▶ [Problem description]: Using the listing below, set down exactly the lines starting at the line that contains "The analysis indicates" and ending at the line that contains "Originality/value", both included, and no others.

▶ [Supplied material]:

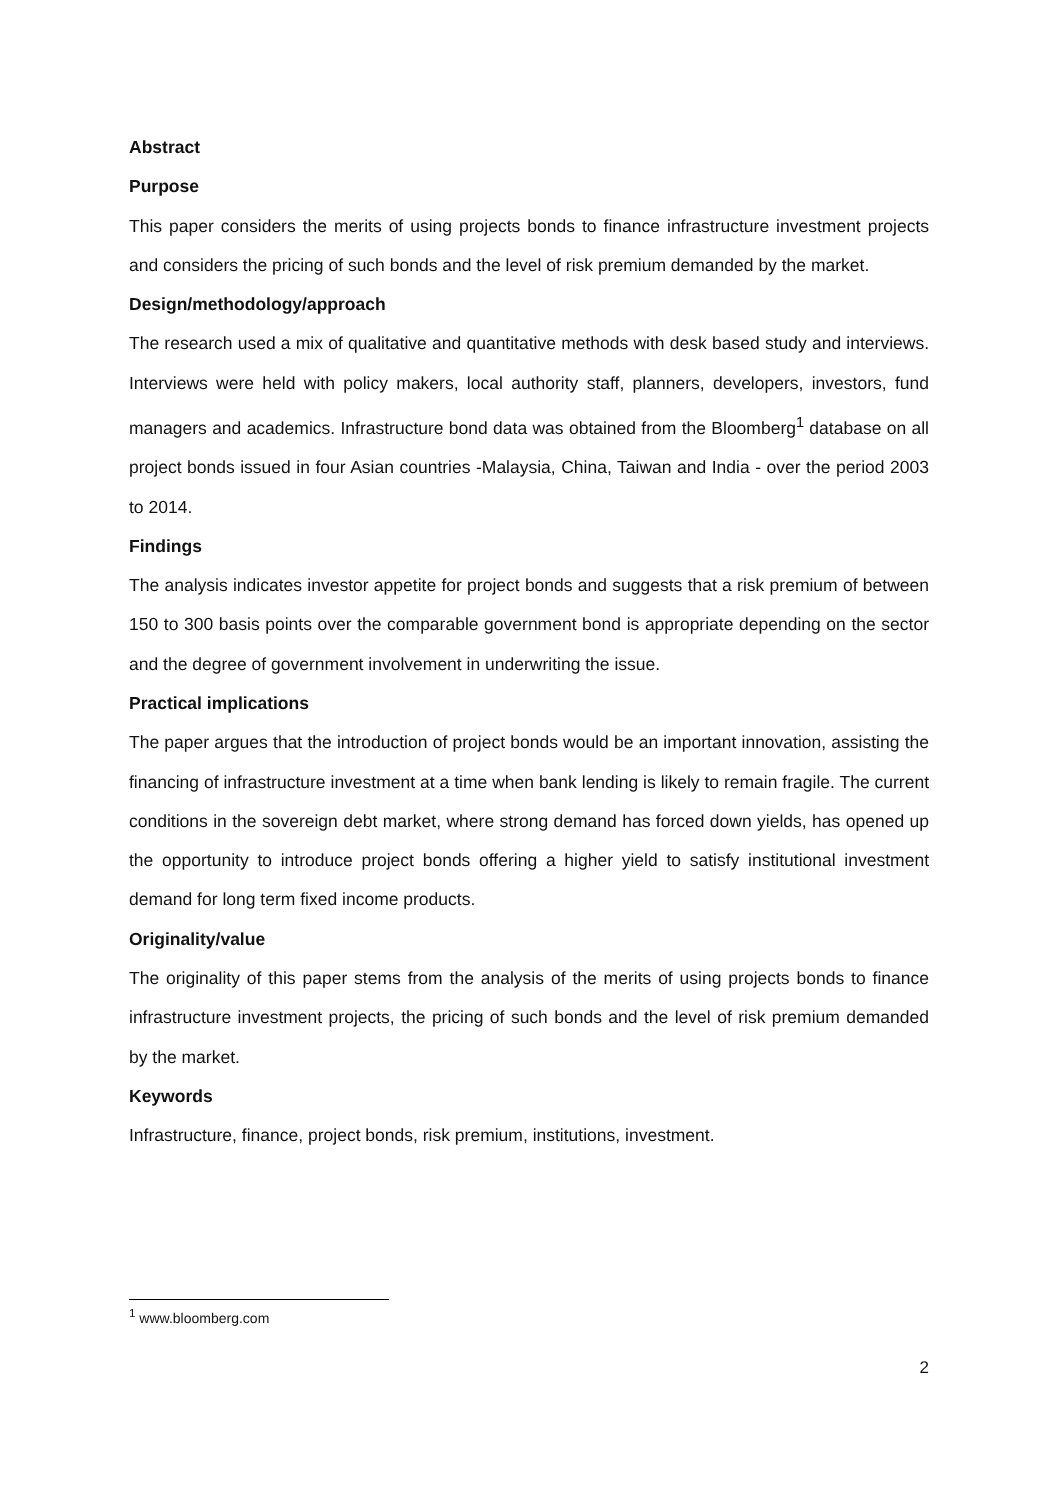Abstract
Purpose
This paper considers the merits of using projects bonds to finance infrastructure investment projects and considers the pricing of such bonds and the level of risk premium demanded by the market.
Design/methodology/approach
The research used a mix of qualitative and quantitative methods with desk based study and interviews. Interviews were held with policy makers, local authority staff, planners, developers, investors, fund managers and academics. Infrastructure bond data was obtained from the Bloomberg<sup>1</sup> database on all project bonds issued in four Asian countries -Malaysia, China, Taiwan and India - over the period 2003 to 2014.
Findings
The analysis indicates investor appetite for project bonds and suggests that a risk premium of between 150 to 300 basis points over the comparable government bond is appropriate depending on the sector and the degree of government involvement in underwriting the issue.
Practical implications
The paper argues that the introduction of project bonds would be an important innovation, assisting the financing of infrastructure investment at a time when bank lending is likely to remain fragile. The current conditions in the sovereign debt market, where strong demand has forced down yields, has opened up the opportunity to introduce project bonds offering a higher yield to satisfy institutional investment demand for long term fixed income products.
Originality/value
The originality of this paper stems from the analysis of the merits of using projects bonds to finance infrastructure investment projects, the pricing of such bonds and the level of risk premium demanded by the market.
Keywords
Infrastructure, finance, project bonds, risk premium, institutions, investment.
<sup>1</sup> www.bloomberg.com
2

▶ [Response to this task]:
The analysis indicates investor appetite for project bonds and suggests that a risk premium of between 150 to 300 basis points over the comparable government bond is appropriate depending on the sector and the degree of government involvement in underwriting the issue.
Practical implications
The paper argues that the introduction of project bonds would be an important innovation, assisting the financing of infrastructure investment at a time when bank lending is likely to remain fragile. The current conditions in the sovereign debt market, where strong demand has forced down yields, has opened up the opportunity to introduce project bonds offering a higher yield to satisfy institutional investment demand for long term fixed income products.
Originality/value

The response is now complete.